Please copy exactly the lines from the first in the records through the line that contains "right knee: (217, 452)", but not the pictures.

[Bounding boxes with keypoints]
※ ※ ※

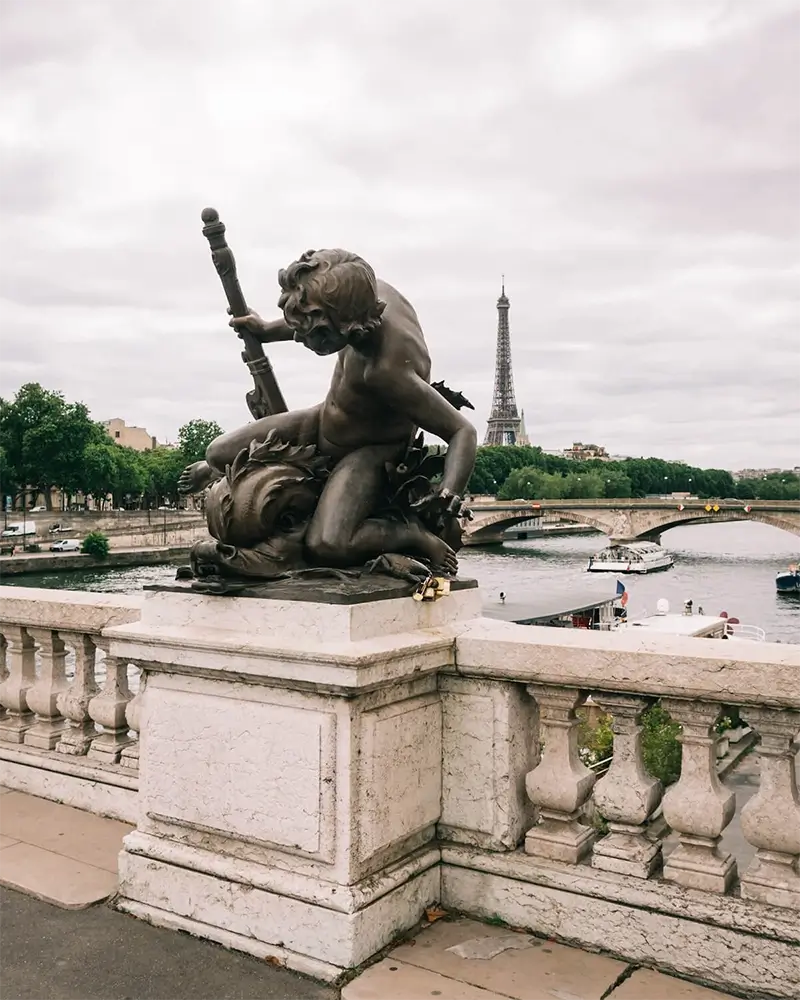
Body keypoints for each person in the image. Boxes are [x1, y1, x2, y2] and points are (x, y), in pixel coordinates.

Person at [179, 249, 477, 575]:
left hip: (368, 451)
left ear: (349, 327)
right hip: (321, 418)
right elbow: (318, 315)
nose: (301, 340)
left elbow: (462, 431)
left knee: (327, 543)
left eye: (313, 337)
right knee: (217, 452)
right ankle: (220, 467)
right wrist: (266, 330)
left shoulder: (386, 370)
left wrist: (449, 494)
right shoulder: (367, 294)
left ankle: (408, 533)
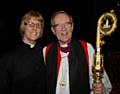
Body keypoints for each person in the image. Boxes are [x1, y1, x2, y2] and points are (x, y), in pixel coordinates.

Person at [43, 11, 112, 94]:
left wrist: (100, 88)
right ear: (53, 30)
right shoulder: (46, 51)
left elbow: (102, 81)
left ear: (72, 27)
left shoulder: (86, 48)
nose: (63, 28)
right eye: (58, 25)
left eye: (67, 23)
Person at [0, 10, 46, 94]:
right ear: (23, 27)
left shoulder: (45, 52)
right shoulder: (9, 56)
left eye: (38, 25)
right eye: (31, 24)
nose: (35, 28)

※ ※ ※

SOLUTION:
Body keypoints for each person in the image. Boxes are [x1, y1, x2, y2] and points are (x, y), in pixel coordinates.

Person at [179, 249, 477, 575]:
left hip: (368, 451)
left ear: (349, 327)
right hip: (321, 418)
right elbow: (318, 315)
nose: (301, 340)
left elbow: (462, 431)
left knee: (327, 543)
left eye: (313, 337)
right knee: (217, 452)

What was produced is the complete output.